July 24, 2024
Immediately after surgery, vision was a blur and that was to be expected. The whole process was pain-free and the longest part was just getting the light dose of anesthesia and waiting for the eye to get numb before surgery.
Once the eye is ready, you are wheeled into one of two stages. The first is to have your natural lens broken up by a laser and the second is to then go and have the lens fragments removed (suctioned) and inserting the replacement lens. The whole process was finished in about 15 minutes.
In my case, I opted for what’s called a “light adjustable lens.” Rather than being a fixed lens, these lens can be adjusted by uv laser up to 3 times to refine the prescription to suit me. The lens that’s implanted already has a prescription but due to my having lasik some 23 years ago, my cornea is not of a uniform shape. Using a light adjustable lens, they can compensate for those irregularities.

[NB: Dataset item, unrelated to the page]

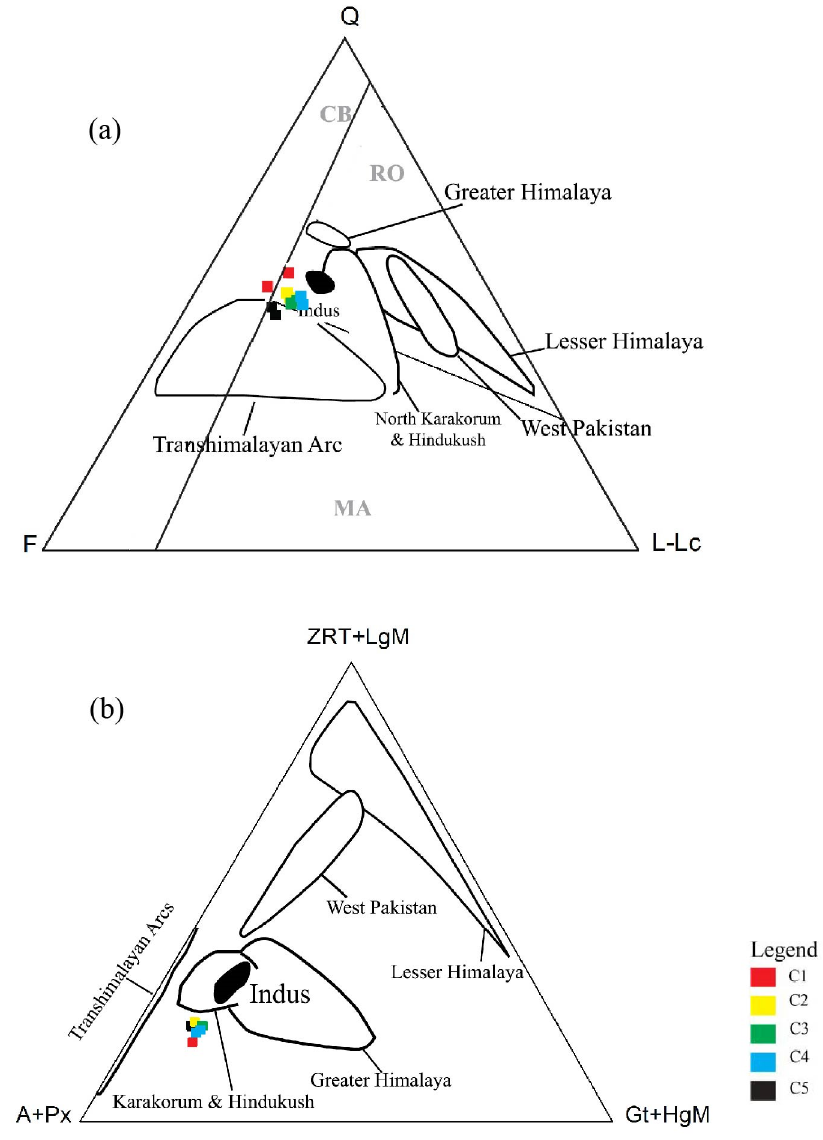
Figure 10. The triangular plots show ( a ) petrography, Q = quartz, F = feldspar, L-Lc = lithic-lithics carbonates and ( b ) heavy-mineral assemblages, ZRT + LgM = ultrastable minerals zircon tourmaline rutile + low grade minerals mostly epidote group minerals, A + Px = amphibole + pyroxene, Gt + HgM = garnet + high-grade minerals mainly sphene, carried by the Indus River plot near the boundary between recycled orogen (RO), magmatic arc (MA), and continental block (CB) provenance fields [44] .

As the implanted lens is sensitive to uv light, I need to be vigilent about wearing uv blocking glasses for the duration of the adjusting period, which doesn’t begin until 3 weeks after the second surgery on August 6 (too much uv light can cause the lenses to be ‘fixed’ prematurely). They issued a clear set for indoors and a tinted set for outdoors. These have to be worn during the entire time I’m awake. To complicate the timeline, I’m taking a vacation in mid-September and my ophthalmologist is taking a vacation in late September, stretching the end date to October 14.
Here are my other gotchas:
– no highly physical activity for 1 week after surgery (yes, that means no pickleball!)
– I need to wear an eye shield while sleeping to prevent me from rubbing my eyes at night or other incidental contact with the eye for 1 week after surgery
For me, I think I will be forgoing pickleball until the lenses are finalized. It’s going to be rough but there’s too much risk of me losing my glasses during play. On the upside, I think I’ll be able to resume golfing as soon as August 13, but I’ll have to reassess my availability based on how my vision is.
So as of the morning of day 1, things are looking promising. I’d say the blurry vision has reduced to where it’s no longer like looking through heavy fog to more like light fog or wet glass. I don’t plan on reporting out everyday but will provide updates as milestones are reached.